Hele ki 2024 yılının mayıs ayında enflasyonun tepe noktasına ulaşacağı gerçeğiyle karşı karşıya kaldığımızda ve seçimlerin de bu tepe noktasına giden süreçten 60 gün kadar önce yapılacağını düşündüğümüzde; bu zaman diliminin ne kadar önemli olduğu bir kez daha gün yüzüne çıkmış oluyor.
Hayatın yaşanılmasını güçleştiren ve herkesin cebindeki parayı eriten en büyük etken olan enflasyonla mücadele ettiğimiz seçime giden süreçte atılması gereken en önemli adım popülist ekonomi politikalarından vazgeçmektir.
Asla ve asla, her ne pahasına olursa olsun enflasyonla mücadeleden kesinlikle vazgeçilmemeli ve enflasyonu daha da içinden çıkılmaz bir duruma getirecek olan popülist politikalara yaklaşılmamalıdır bile.
Bu noktada tüm ekonomi paydaşları ve ekonomiyi yöneten birimler, fiyat istikrarını sağlayıcı politikalara kararlılıkla devam etmelidir.
Fiyat istikrarını ortaya koyabilmek için de daha önceden açıklanmış olan ve uygulanan bütçe disiplininden en ufak bir taviz bile verilmemelidir.
Eğer seçimler için bütçeden taviz verilirse seçim sonrası yılı tamamlamak için önümüzde duran koskoca dokuz ayı, tüm ülke vatandaşları olarak büyük zorluklarla geçiririz.
Dolayısıyla son zamanlarda kimi şehirlerin belediyelerinde maliyetlerin artmasına rağmen bazı hizmetlerde indirimlerin sağlanması ve hatta kimi hizmetlerin belirli çevrelere bedava verilmesi, sanki seçime yönelik hareketler gibi durmaktadır ve bunların tamamından hızlıca uzaklaşılması gerekmektedir.

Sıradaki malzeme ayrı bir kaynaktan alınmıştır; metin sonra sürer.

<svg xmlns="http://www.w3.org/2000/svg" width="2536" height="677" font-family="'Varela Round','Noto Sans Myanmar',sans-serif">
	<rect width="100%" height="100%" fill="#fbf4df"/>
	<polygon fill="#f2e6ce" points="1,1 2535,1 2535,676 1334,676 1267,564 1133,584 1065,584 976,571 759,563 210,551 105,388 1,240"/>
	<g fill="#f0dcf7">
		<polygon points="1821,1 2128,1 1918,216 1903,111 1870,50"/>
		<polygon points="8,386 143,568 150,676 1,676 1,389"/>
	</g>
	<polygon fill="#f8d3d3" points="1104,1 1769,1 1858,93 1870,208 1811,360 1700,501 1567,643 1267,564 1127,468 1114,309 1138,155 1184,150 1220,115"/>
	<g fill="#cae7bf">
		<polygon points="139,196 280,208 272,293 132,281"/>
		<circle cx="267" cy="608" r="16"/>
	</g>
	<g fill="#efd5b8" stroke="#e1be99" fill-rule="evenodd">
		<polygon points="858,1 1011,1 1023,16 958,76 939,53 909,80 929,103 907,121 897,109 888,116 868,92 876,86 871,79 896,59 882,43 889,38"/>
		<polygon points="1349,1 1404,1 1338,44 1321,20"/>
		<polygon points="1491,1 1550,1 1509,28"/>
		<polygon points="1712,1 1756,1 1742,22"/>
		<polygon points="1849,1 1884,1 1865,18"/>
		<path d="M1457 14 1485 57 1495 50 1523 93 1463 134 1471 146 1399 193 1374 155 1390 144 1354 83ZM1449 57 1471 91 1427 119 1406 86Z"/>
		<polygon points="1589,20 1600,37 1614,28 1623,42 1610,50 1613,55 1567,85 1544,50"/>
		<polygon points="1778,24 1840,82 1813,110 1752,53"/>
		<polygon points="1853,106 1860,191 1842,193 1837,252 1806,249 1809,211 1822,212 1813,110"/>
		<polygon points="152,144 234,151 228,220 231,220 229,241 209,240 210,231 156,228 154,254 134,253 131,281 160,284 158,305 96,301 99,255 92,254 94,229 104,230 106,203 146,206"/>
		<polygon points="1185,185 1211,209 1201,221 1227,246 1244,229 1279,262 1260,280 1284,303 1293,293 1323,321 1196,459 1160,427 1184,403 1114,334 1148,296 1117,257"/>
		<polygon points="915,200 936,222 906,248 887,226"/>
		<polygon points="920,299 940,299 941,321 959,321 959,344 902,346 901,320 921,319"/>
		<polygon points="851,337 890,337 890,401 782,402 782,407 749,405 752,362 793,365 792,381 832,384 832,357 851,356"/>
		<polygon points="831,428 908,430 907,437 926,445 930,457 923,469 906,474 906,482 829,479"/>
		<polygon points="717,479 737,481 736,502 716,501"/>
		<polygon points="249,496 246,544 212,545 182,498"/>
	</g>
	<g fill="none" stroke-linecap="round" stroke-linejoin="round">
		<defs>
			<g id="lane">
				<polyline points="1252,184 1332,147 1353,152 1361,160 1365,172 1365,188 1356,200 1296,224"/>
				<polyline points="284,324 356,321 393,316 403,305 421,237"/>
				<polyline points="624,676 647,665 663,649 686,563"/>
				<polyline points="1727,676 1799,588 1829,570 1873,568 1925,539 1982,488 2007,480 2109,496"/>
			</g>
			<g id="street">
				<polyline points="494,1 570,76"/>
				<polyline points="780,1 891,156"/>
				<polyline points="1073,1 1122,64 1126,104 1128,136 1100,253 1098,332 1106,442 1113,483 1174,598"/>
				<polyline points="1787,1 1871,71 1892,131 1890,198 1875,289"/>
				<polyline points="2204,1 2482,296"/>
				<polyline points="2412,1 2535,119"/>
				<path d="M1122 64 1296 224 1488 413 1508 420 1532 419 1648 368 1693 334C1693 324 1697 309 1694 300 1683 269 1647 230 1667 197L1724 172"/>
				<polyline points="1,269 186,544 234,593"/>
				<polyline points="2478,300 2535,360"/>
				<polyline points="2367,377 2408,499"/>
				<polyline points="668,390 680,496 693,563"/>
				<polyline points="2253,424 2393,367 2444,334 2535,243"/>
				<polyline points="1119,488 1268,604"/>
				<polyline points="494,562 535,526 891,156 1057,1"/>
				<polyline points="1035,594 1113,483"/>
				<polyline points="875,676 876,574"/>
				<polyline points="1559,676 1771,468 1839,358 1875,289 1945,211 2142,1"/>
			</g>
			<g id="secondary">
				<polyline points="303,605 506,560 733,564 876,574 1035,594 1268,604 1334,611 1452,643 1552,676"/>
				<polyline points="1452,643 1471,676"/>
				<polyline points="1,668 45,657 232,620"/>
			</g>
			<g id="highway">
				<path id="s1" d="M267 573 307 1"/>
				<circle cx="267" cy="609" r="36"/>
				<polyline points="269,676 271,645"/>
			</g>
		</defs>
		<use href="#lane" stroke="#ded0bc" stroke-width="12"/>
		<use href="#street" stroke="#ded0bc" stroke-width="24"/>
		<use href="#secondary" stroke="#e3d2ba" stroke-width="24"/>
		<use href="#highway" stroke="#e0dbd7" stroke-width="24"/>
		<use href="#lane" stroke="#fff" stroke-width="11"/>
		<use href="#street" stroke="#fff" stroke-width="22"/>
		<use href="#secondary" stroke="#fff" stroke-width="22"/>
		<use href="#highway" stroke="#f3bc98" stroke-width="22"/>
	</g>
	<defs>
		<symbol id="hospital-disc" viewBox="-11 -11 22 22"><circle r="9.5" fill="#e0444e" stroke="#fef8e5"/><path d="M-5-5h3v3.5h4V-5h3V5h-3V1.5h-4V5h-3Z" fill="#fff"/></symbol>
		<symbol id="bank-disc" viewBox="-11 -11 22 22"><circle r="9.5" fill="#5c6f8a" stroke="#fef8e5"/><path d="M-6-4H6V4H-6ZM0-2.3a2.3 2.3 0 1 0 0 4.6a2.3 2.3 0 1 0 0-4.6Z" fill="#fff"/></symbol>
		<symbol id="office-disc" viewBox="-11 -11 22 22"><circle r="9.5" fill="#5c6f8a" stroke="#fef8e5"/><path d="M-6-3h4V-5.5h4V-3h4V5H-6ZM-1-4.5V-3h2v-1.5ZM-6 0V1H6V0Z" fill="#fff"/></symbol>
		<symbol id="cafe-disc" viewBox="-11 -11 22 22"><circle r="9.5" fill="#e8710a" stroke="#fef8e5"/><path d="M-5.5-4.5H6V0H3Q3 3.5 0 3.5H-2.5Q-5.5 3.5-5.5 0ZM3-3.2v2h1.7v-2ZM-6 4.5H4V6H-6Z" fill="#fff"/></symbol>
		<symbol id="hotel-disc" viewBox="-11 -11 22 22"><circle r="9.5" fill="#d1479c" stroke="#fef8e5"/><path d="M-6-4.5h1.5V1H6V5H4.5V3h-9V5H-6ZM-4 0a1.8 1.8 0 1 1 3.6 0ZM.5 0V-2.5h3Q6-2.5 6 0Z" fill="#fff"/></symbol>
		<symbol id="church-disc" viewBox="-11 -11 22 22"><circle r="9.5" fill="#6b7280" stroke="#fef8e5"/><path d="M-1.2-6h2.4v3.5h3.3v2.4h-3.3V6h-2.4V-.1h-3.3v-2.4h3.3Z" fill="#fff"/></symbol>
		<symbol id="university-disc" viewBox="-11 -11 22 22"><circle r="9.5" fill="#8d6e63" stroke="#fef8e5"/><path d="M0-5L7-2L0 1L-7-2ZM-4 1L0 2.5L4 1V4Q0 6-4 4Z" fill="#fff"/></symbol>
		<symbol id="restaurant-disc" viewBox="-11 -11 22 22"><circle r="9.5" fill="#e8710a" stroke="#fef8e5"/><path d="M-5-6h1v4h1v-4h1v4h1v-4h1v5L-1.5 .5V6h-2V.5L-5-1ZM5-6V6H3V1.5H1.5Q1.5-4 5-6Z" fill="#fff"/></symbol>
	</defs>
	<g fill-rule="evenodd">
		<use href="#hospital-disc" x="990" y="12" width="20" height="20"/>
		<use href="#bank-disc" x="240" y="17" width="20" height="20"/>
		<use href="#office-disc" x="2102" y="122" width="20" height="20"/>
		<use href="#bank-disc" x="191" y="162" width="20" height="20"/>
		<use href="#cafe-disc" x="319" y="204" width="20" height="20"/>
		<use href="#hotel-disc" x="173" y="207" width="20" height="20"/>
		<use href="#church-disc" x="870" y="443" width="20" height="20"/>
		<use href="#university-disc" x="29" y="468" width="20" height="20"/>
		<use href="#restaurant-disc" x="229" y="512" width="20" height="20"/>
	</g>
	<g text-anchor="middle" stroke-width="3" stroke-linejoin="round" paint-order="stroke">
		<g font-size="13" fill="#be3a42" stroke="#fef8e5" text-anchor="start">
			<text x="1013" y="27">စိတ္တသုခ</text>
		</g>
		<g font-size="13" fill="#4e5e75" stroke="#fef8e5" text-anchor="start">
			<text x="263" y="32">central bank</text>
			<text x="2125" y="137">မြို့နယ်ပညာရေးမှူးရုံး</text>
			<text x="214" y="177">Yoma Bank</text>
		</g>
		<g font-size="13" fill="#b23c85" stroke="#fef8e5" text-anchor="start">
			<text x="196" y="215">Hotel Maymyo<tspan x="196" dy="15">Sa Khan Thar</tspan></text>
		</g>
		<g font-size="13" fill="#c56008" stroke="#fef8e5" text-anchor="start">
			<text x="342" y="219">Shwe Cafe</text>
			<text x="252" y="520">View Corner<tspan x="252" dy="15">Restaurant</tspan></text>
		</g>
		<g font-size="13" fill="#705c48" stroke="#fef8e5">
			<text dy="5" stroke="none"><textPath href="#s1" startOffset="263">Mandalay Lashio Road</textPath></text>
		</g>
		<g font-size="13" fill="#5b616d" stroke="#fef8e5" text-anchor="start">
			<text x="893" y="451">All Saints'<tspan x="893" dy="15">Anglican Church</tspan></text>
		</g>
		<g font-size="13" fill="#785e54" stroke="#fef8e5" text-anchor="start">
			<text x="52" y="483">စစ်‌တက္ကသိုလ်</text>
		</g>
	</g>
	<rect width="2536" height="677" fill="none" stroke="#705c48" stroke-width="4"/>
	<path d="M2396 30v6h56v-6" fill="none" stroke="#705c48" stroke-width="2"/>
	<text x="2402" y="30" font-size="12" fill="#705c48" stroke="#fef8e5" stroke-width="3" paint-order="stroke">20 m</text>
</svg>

Nasıl ki EYT’nin çıkarılması daha doğrusu seçim öncesinde çıkarılması ile bundan tüm emekliler etkilendi ise aynı şekilde yerel seçimler öncesinde yapılacak ekonomik hataların da toplam maliyeti tüm vatandaşlara yansıyacaktır.
Diğer taraftan seçim öncesi kamu giderleri konusunda kesinlikle israfa doğru yol alınmaması ve kamu harcamalarına belirli oranda frenlemeler yapılması son derece önemlidir.
Kamunun her alanındaki harcamalara en üst perdeden dikkat edilmesi ve asla en ufak bir gereksiz harcama yapılmaması gerçekten hayati bir konudur.
Bazı yatırımların verimliliği noktasında çok ciddi problemlerin olduğu bilinen bir gerçekliktir.
İşte bu düzeyde verimsiz olan yatırımlardan hızlıca vazgeçilerek verimliliği yüksek olan yatırımlara odaklanılması seçim sürecindeki mühim konulardan bir diğeridir.
Birkaç aylık rahatlama için birkaç yılı sıkıntılı geçirmek, hiçbir zaman tercih edilecek yöntem ve yaklaşım olmamalıdır.
Bunlara dikkat ettiğimiz noktada; seçimden önce de seçimden sonra da ülkelere gidip para aramaktan vazgeçerek belki de daha güçlü bir ekonomi yapısı oluşturabiliriz.
Elimizdeki kaynakları asla popülist ekonomi politikalarına heba etmemeliyiz. Eğer böyle bir politik yaklaşım izlenirse seçimin hemen ertesinde omuzlarımıza binecek yükün altında kalacağımızı bilmemiz, bu konulara objektif yaklaşmamız açısından ayrıca öneme sahiptir.
Bu yükü güçlü olanlar belki taşıyabilirler ama ya güçsüz olanlar ne yapacaklar?